> Work order
Leaving out every picture, copy the lines of the data exactly, from the first through the line containing "Copyright © 2018 McKinsey & Company.".

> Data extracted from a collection

- - - -

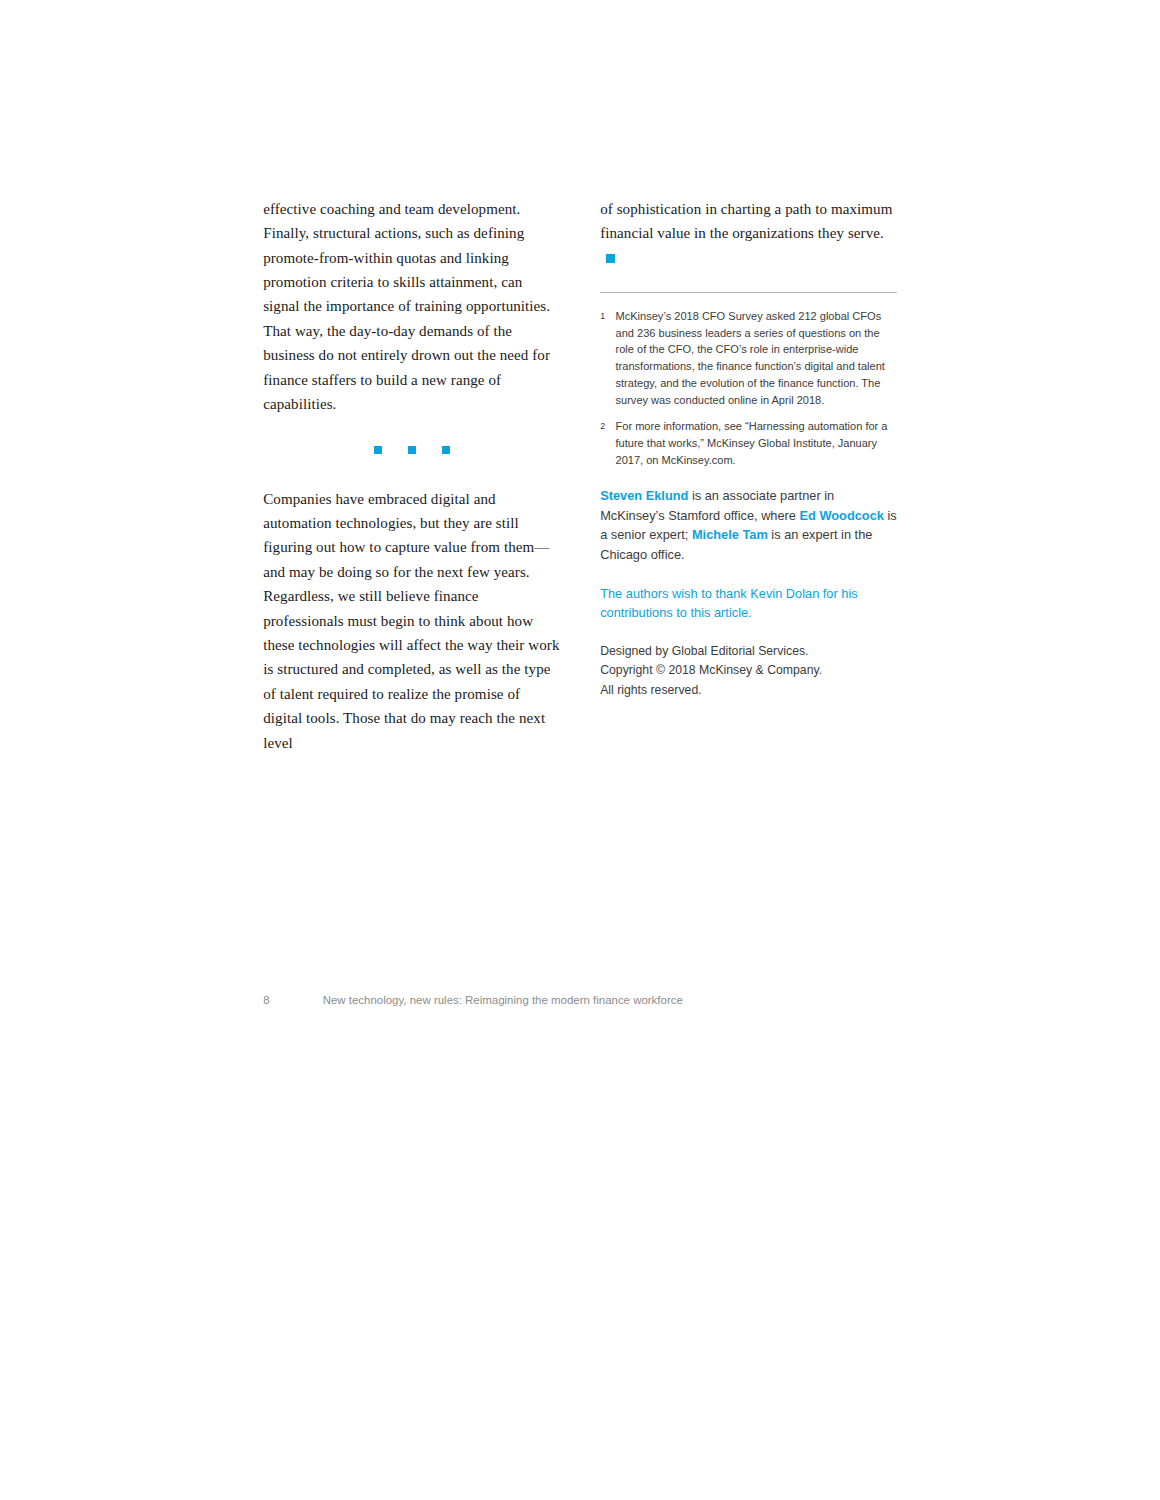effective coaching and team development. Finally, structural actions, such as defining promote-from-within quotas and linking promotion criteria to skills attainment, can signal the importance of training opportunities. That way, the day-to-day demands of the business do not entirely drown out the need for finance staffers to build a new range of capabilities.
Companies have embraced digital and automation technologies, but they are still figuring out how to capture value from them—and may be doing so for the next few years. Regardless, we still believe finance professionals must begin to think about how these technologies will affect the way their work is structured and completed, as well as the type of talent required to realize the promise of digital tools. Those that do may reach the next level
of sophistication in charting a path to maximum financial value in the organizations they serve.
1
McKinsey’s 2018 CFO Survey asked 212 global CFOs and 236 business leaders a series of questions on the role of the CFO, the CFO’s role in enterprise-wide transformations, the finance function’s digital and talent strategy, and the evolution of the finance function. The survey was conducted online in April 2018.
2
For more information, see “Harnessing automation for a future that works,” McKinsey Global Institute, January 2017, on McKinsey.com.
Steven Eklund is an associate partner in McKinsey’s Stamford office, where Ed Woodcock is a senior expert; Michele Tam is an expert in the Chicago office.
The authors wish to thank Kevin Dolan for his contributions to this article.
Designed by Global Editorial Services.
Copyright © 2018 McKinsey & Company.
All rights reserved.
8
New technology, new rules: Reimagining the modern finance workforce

- - - -

> Exercise answer
effective coaching and team development. Finally, structural actions, such as defining promote-from-within quotas and linking promotion criteria to skills attainment, can signal the importance of training opportunities. That way, the day-to-day demands of the business do not entirely drown out the need for finance staffers to build a new range of capabilities.
Companies have embraced digital and automation technologies, but they are still figuring out how to capture value from them—and may be doing so for the next few years. Regardless, we still believe finance professionals must begin to think about how these technologies will affect the way their work is structured and completed, as well as the type of talent required to realize the promise of digital tools. Those that do may reach the next level
of sophistication in charting a path to maximum financial value in the organizations they serve.
1
McKinsey’s 2018 CFO Survey asked 212 global CFOs and 236 business leaders a series of questions on the role of the CFO, the CFO’s role in enterprise-wide transformations, the finance function’s digital and talent strategy, and the evolution of the finance function. The survey was conducted online in April 2018.
2
For more information, see “Harnessing automation for a future that works,” McKinsey Global Institute, January 2017, on McKinsey.com.
Steven Eklund is an associate partner in McKinsey’s Stamford office, where Ed Woodcock is a senior expert; Michele Tam is an expert in the Chicago office.
The authors wish to thank Kevin Dolan for his contributions to this article.
Designed by Global Editorial Services.
Copyright © 2018 McKinsey & Company.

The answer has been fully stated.